Below are some entries. Copy each line in them that holds "Rendered".

(Items listed in a dataset)
▼▼▼

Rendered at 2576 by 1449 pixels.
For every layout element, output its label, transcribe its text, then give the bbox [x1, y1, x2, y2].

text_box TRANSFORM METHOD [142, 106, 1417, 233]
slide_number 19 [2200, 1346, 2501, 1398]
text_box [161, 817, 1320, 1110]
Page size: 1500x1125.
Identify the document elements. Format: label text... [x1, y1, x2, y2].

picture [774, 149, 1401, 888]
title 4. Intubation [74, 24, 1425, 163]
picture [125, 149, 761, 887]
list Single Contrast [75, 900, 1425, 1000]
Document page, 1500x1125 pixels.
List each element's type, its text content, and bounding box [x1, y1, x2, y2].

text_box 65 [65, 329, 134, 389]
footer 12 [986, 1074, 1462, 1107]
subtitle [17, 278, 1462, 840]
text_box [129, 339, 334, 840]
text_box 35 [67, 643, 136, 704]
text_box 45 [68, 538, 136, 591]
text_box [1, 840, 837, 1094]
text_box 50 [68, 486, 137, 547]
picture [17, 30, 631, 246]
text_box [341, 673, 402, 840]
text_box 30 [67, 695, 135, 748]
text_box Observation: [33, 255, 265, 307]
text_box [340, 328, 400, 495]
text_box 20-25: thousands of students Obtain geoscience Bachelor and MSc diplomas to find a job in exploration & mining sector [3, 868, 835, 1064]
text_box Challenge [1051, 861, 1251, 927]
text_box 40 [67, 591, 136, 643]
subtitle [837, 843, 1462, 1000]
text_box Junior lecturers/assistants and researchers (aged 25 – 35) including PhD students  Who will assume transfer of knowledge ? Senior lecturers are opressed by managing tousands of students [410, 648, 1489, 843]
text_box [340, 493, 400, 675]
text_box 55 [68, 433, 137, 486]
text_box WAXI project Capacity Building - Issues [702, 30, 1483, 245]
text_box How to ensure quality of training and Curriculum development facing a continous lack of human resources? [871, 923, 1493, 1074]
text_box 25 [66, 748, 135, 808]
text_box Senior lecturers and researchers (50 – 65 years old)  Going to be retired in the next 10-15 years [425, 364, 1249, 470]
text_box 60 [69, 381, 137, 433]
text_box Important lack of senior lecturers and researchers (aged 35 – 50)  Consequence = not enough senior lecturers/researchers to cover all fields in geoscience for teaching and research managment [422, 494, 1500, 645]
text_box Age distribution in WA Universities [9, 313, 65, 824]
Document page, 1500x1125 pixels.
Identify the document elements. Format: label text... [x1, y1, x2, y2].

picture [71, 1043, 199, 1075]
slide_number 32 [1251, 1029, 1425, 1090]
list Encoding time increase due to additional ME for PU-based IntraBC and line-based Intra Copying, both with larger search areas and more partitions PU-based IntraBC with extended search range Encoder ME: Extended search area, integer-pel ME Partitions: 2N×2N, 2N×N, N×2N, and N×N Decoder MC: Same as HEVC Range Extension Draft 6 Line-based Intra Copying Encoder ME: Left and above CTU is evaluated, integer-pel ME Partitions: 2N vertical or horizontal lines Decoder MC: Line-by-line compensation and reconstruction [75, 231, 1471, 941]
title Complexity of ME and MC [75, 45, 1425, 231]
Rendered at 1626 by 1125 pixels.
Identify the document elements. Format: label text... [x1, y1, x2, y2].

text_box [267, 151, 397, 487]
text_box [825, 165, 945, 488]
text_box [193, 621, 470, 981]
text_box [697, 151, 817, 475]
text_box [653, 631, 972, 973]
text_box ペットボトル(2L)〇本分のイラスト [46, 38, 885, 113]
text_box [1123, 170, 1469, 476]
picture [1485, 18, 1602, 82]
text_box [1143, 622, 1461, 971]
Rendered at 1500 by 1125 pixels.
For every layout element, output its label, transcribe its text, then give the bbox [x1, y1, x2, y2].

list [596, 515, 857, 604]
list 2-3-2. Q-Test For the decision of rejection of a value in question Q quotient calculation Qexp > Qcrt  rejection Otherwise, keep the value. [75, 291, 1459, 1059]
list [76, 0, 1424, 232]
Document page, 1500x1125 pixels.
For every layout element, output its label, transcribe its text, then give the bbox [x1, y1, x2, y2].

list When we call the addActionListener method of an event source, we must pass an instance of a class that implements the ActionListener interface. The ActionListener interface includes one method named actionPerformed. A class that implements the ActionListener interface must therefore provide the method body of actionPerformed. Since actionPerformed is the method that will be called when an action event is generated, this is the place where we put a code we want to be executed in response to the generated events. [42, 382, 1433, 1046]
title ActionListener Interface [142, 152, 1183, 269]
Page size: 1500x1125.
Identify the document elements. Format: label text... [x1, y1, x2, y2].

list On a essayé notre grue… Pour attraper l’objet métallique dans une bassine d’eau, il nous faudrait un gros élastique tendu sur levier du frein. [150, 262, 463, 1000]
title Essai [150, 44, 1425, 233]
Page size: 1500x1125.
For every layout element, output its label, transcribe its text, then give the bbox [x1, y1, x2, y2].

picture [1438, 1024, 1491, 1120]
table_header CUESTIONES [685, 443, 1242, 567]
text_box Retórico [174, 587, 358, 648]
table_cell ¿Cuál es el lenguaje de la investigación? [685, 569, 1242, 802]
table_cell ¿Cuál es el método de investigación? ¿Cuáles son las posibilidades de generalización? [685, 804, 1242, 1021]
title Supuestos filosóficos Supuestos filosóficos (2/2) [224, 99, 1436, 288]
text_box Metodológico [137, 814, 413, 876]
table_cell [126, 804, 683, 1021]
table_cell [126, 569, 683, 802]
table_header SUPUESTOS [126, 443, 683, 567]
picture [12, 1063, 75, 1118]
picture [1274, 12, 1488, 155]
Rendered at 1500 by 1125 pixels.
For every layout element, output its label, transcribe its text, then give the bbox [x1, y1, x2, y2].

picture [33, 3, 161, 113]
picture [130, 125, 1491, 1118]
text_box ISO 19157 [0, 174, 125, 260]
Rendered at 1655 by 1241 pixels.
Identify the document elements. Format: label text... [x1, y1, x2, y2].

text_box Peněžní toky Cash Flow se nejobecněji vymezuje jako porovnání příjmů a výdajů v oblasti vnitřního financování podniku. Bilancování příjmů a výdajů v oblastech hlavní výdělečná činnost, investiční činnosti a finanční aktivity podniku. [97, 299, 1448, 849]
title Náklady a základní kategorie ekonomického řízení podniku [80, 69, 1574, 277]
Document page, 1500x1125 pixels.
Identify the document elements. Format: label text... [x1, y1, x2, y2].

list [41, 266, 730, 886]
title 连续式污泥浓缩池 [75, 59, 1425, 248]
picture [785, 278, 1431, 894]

▲▲▲

▶ FINAL ANSWER
Rendered at 2576 by 1449 pixels.
Rendered at 1626 by 1125 pixels.
Rendered at 1500 by 1125 pixels.
Rendered at 1500 by 1125 pixels.
Rendered at 1655 by 1241 pixels.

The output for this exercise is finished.